Bil’s rating (out of 5): BBB.
Czech Republic/New Zealand/USA, 2019. TSG Entertainment, Piki Films, Defender Films, Czech Anglo Productions. Screenplay by Taika Waititi, based on the novel Caging Skies by Christine Leunens. Cinematography by Mihai Malaimare Jr.. Produced by Carthew Neal, Taika Waititi, Chelsea Winstanley. Music by Michael Giacchino. Production Design by Ra Vincent. Costume Design by Mayes C. Rubeo. Film Editing by Tom Eagles. Academy Awards 2019. AFI Film of the Year 2019. Golden Globe Awards 2019. National Board of Review Awards 2019. Philadelphia Film Critics Awards 2019. Toronto International Film Festival 2019. Washington Film Critics Awards 2019.

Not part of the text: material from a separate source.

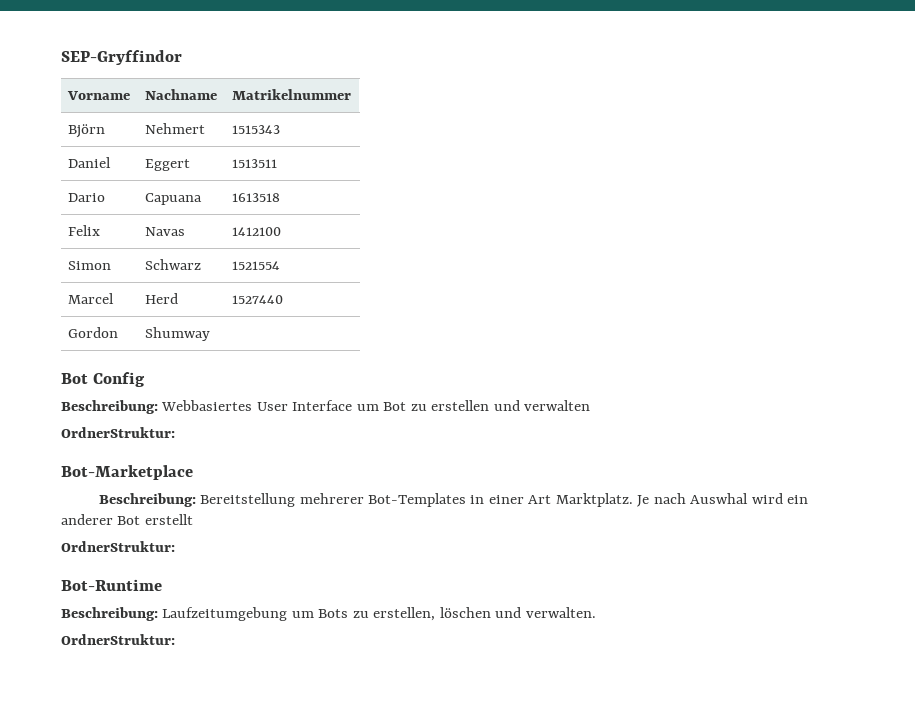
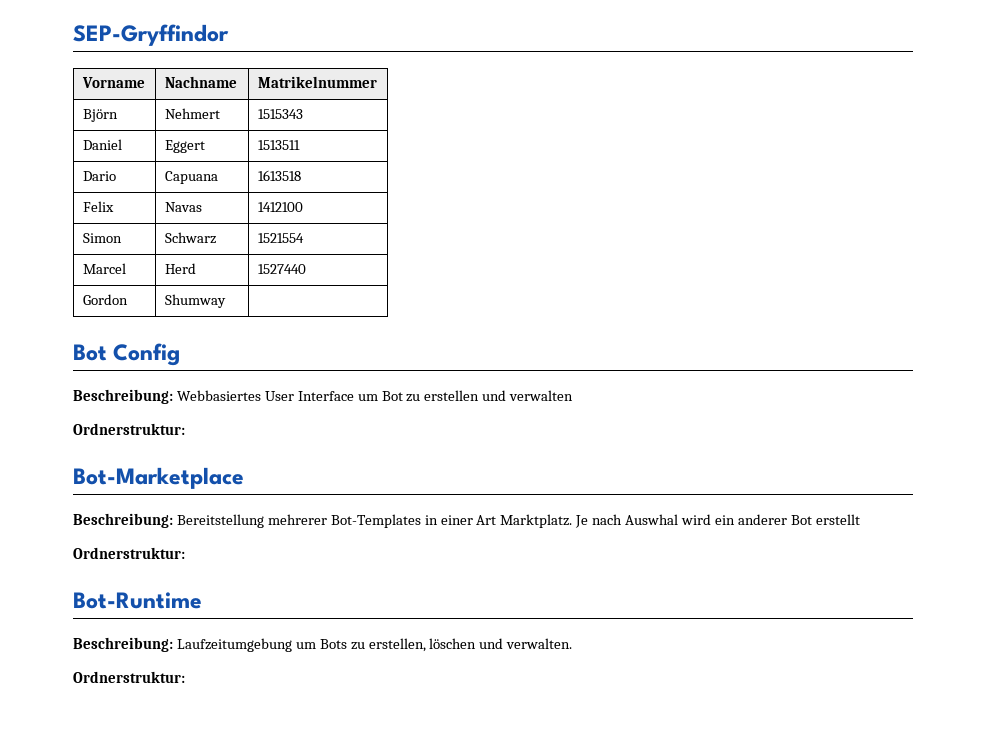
[61,427,175,438] OrdnerStruktur: -> [73,423,185,435] Ordnerstruktur:
[61,541,175,552] OrdnerStruktur: -> [73,547,185,559] Ordnerstruktur:
[61,634,175,645] OrdnerStruktur: -> [73,671,185,683] Ordnerstruktur:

A ten year-old boy named Johannes, nicknamed Jojo by his intimates, is proud of his country’s move towards right-wing nationalism, so determined to be a good German that he turns his chancellor Adolf Hitler (played by the film’s director Taika Waititi) into his imaginary friend to guide and inspire him at all of life’s confusing turns. Jojo takes part in the Hitler Youth movement, mustard-coloured shirt and all, but is sent home to recuperate after an unfortunate (and very funny) training incident involving a hand grenade, and while stuck inside the house uncovers a devastating secret: his loving mother (Scarlett Johansson in a very warm performance) is hiding a Jewish girl (Thomasin McKenzie) in his late sister’s bedroom. At first repulsed by a member of the race that he has been led to believe is corrupt by nature and dangerous to approach, little Jojo becomes determined to help his beloved Aryan people by studying this young woman, beginning work on a book about her that will lead to his own glory. What he accidentally does, though, is fall in love with her, and as the events of this cruel period in history take their toll on his personal life, he comes to a deeper understanding of the morality of a murderous regime that he has been treating like his favourite sports team. Waititi adapts Christine Leunens’ dramatic novel Caging Skies to his own brand of insouciant humour, bringing an improvisational feel that emphasizes the absurdity of the Nazi ideology that took human life so far away from any practical understanding of human nature (best exemplified by Archie Yates as Jojo’s best friend Yorki). Whimsy is the main method of operation here, the plot revolves around a few strong set pieces that are populated with a terrific cast of actors (the best of them Sam Rockwell as a half-blind army Captain with a heart of gold) but that ultimately don’t amount to a full-course meal. It’s as if The Tin Drum were remade for the Adderall generation, giving the main character a framework of personal and political growth but shading the experience with very little detail (just look how pretentiously twee the last scene is, for example). It’s a very pleasant and amusing film, at times sublime thanks to Roman Griffin Davis‘s terrific performance in the title role and more than a few big laughs that come from small moments, but it demands far too little of its audience to be either important or unforgettable.